Who knew that canals (navigli) in Italy extend far beyond Venice? Certainly not me. We have a great naviglio not far from our house with a path along it that is our route to the supermarket. We’ve also ventured out to other navigli, some of which have had extensive walking/biking paths developed alongside. Apparently you can bike all the way to Venice (about 20 miles from here) along our southern naviglio. 

The old town of Padua is encircled by navigli and we’ve been doing our best to explore them all. It really makes for a lovely daily walk. 

Learning to Like Campari and Love Aperitivi

Pizza aperitivi

A Northern Italian tradition I love and Chad at least tolerates is having aperitivi (snacks) with a pre-dinner drink (called aperitivo; aperitivi is the plural of an aperitivo, but it all means before dinner).

It is really fun to see what various bars and cafes serve with their early evening drinks (usually beginning around 6 p.m. but sometimes a bit earlier). Some do it buffet style, which we’re avoiding during COVID. I think we already experienced the aperitivi master at the first bar we tried in Milan, but we’ve already had some good experiences here. Many places include nuts or olives or both, and the other day, we were each given some pizza with our drinks! I have always loved snacks, especially bar snacks (parts of Mexico do this really well too), so this is definitely a tradition I am embracing.
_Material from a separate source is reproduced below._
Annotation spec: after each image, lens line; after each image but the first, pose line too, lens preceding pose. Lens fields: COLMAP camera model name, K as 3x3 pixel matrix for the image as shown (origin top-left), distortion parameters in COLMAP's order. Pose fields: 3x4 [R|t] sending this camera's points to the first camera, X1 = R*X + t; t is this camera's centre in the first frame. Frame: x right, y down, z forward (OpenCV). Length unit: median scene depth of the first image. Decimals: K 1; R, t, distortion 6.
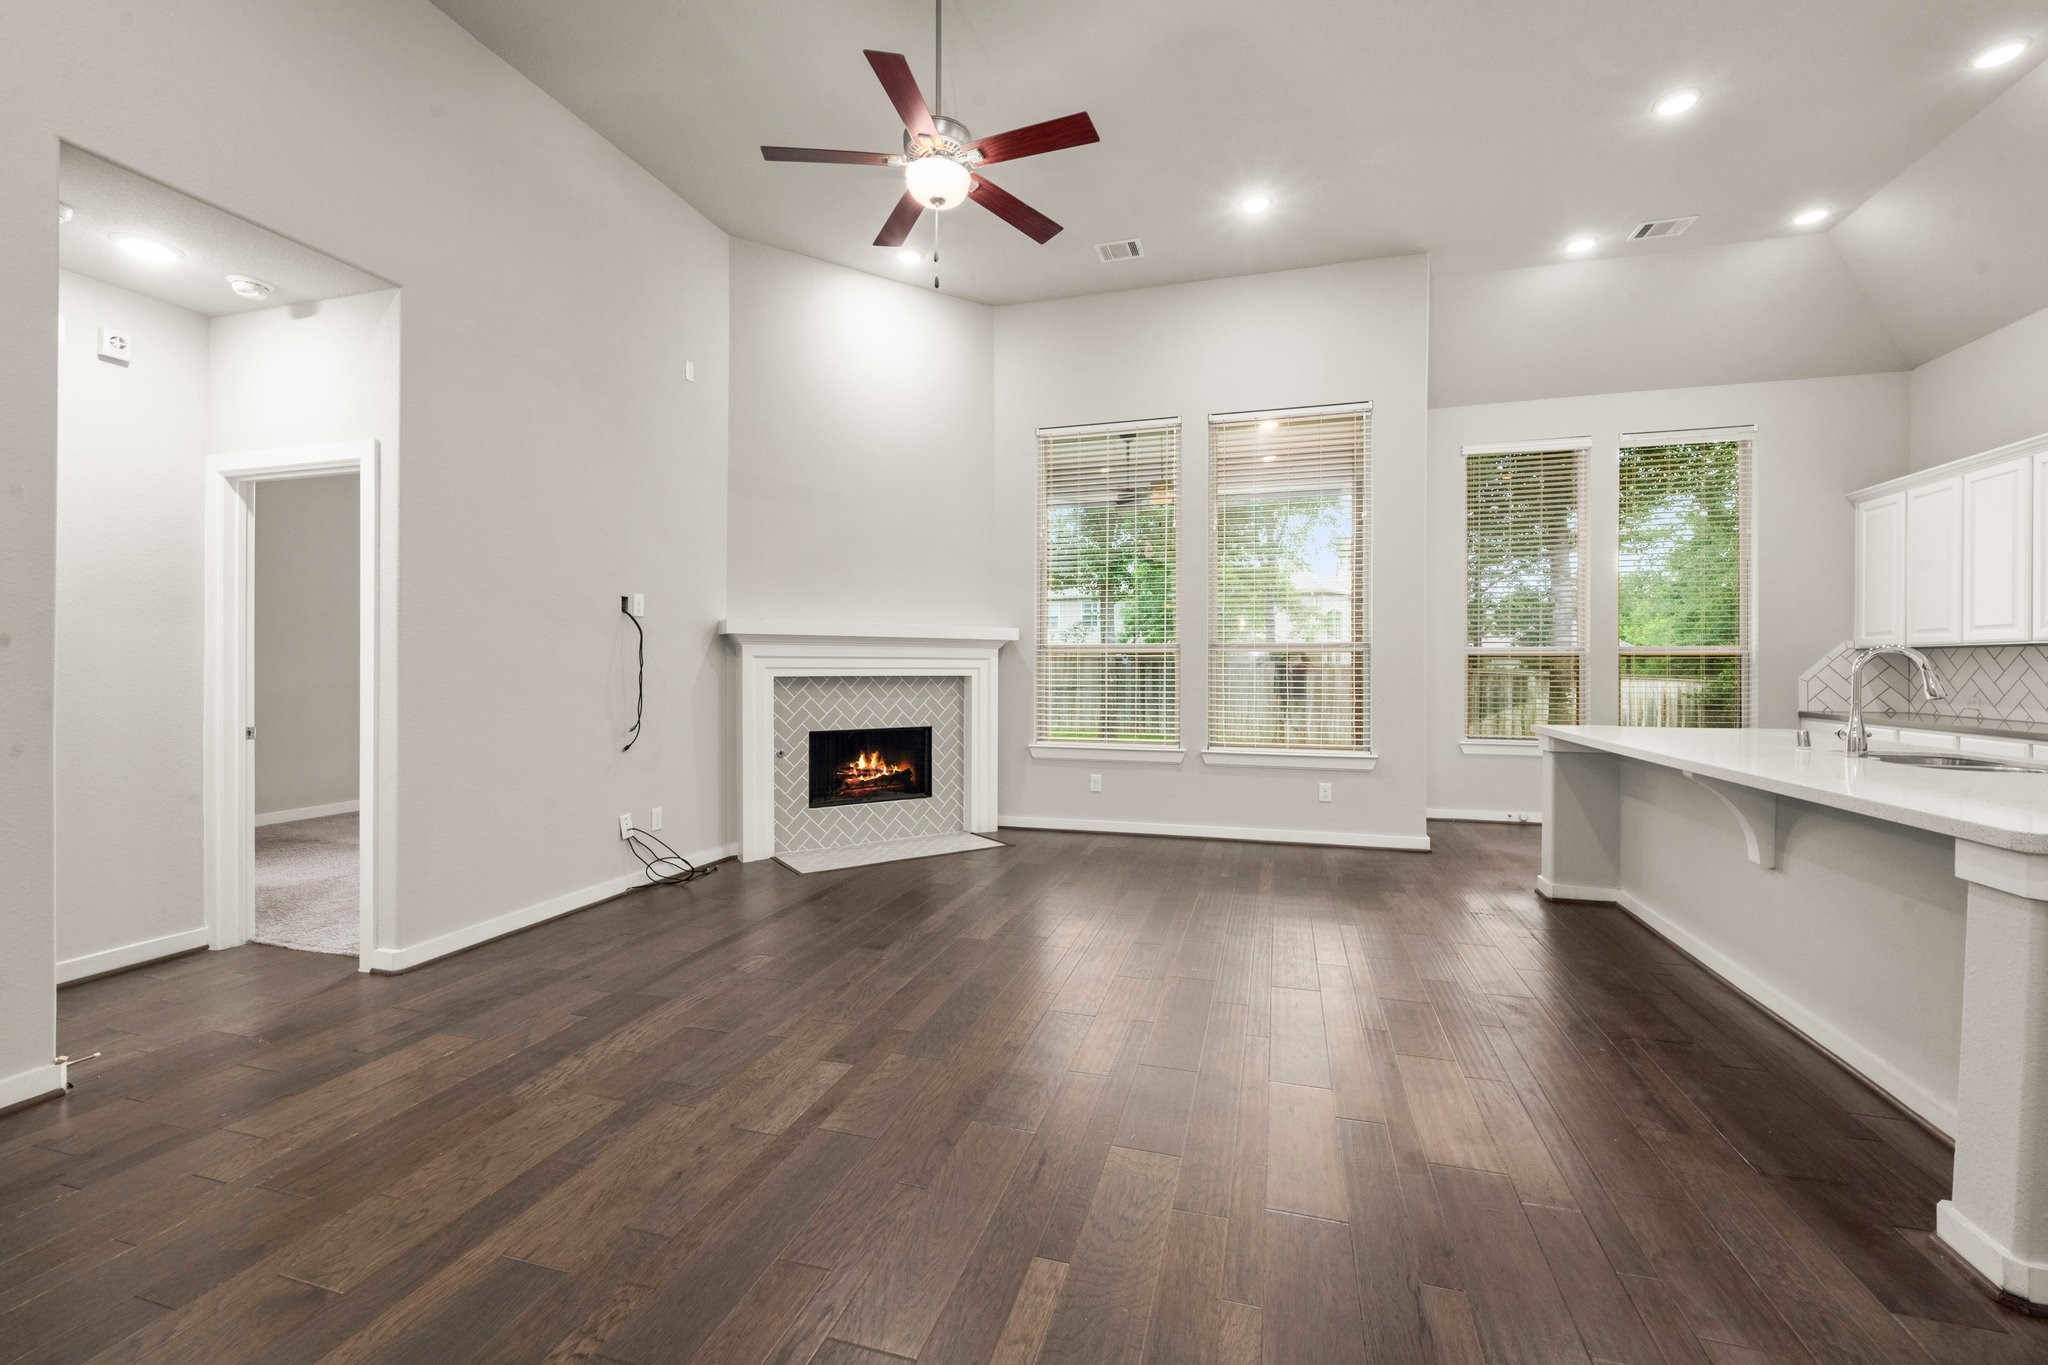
lens RADIAL K [[843.5, 0, 1032.5], [0, 843.5, 667.4], [0, 0, 1]] dist [0.000375, -0.000083]
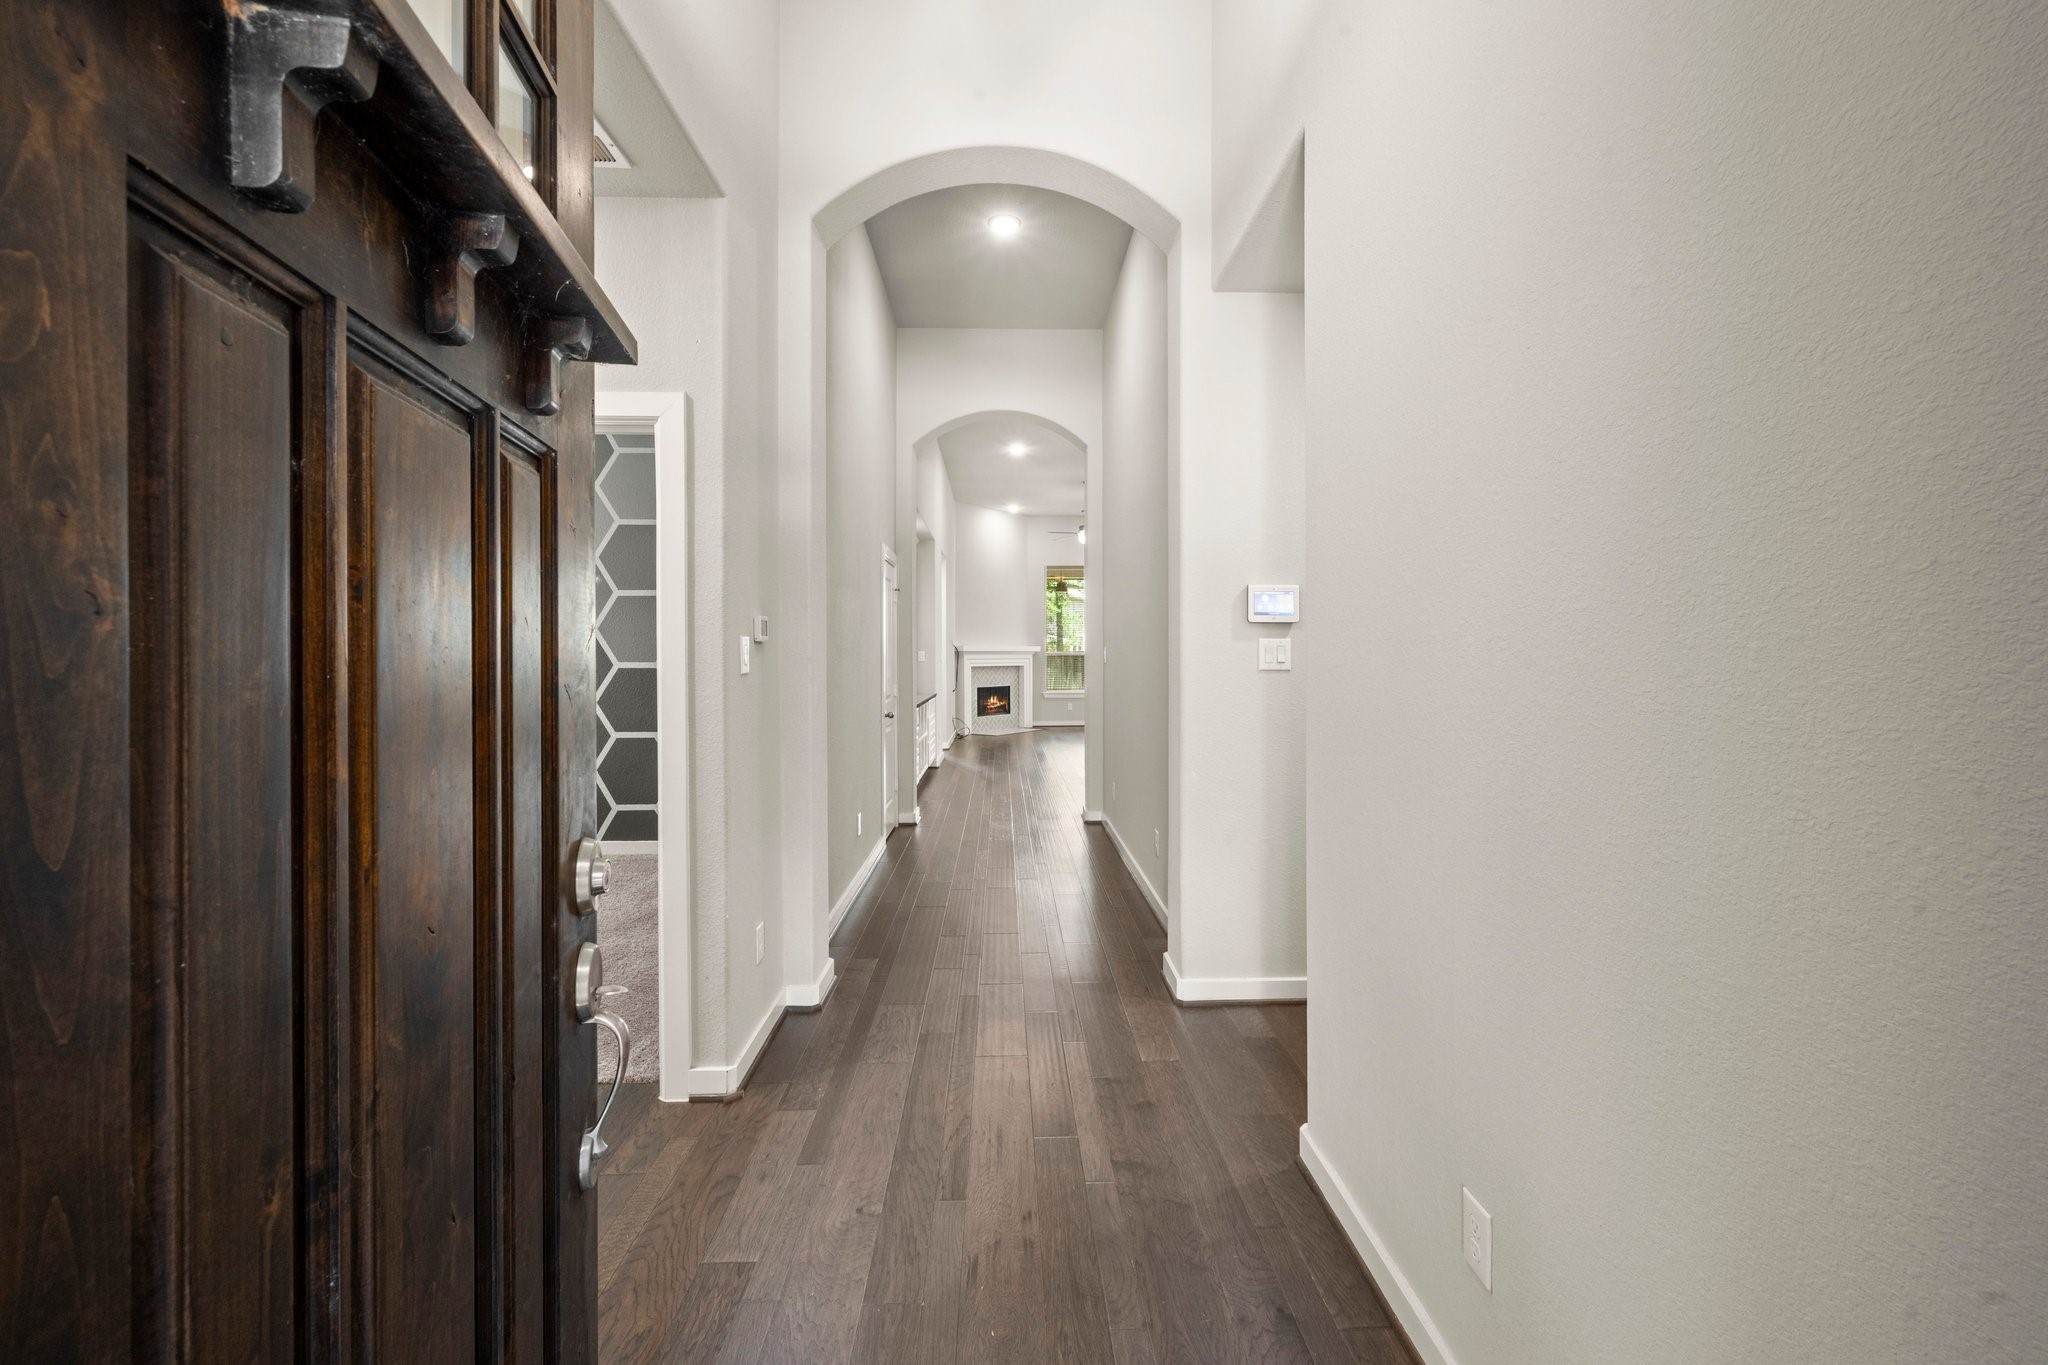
lens RADIAL K [[812.3, 0, 1027.8], [0, 812.3, 665.1], [0, 0, 1]] dist [-0.000929, 0.000526]
pose [[0.953733, -0.013617, 0.300346, -0.861124], [0.011655, 0.999897, 0.008323, -0.013108], [-0.300428, -0.004438, 0.953794, -1.438942]]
The most frequent cocktail ordered as an aperitivo is the Aperol spritz (invented in Venice) but Chad and I find it a bit flavorless. Most cocktail menus also have a few drinks featuring campari, a bitter local liquor. Chad has really taken to Campari cocktails and we’ve tried a few versions including the Americano (Campari-sweet vermouth-soda), the Sbagliato (Campari-sweet vermouth-prosecco), and the Milano-Torino (which was our hands down favorite but not everyone does it; it is Campari with Martini rosso vermouth). And of course, the negroni is the most prevalent and is essentially a Milano-Torino with gin added. Chad finally had one of those on yesterday’s day trip and didn’t care for it. But he is looking forward to trying a boulevarier, which is with bourbon instead of gin.

We’ve tried a few wines out as well. The local favorite is Lambrusco, a sparkling red, and this region is well-known for prosecco too, which I finally ordered yesterday. We’ve also tried some nice regional whites: soave, lugana, and calvarino. You’re probably starting to see why we like Italy so much!


We’re happy to have much more time in Padua to try more food, more drinks, and do more day trips to other fun cities. And there’s quite a lot to see and do in Padua itself – it is a popular day trip for tourists staying in Venice. We’ve been waiting to get a little deeper into September to start visiting some of our local sites. More on that soon!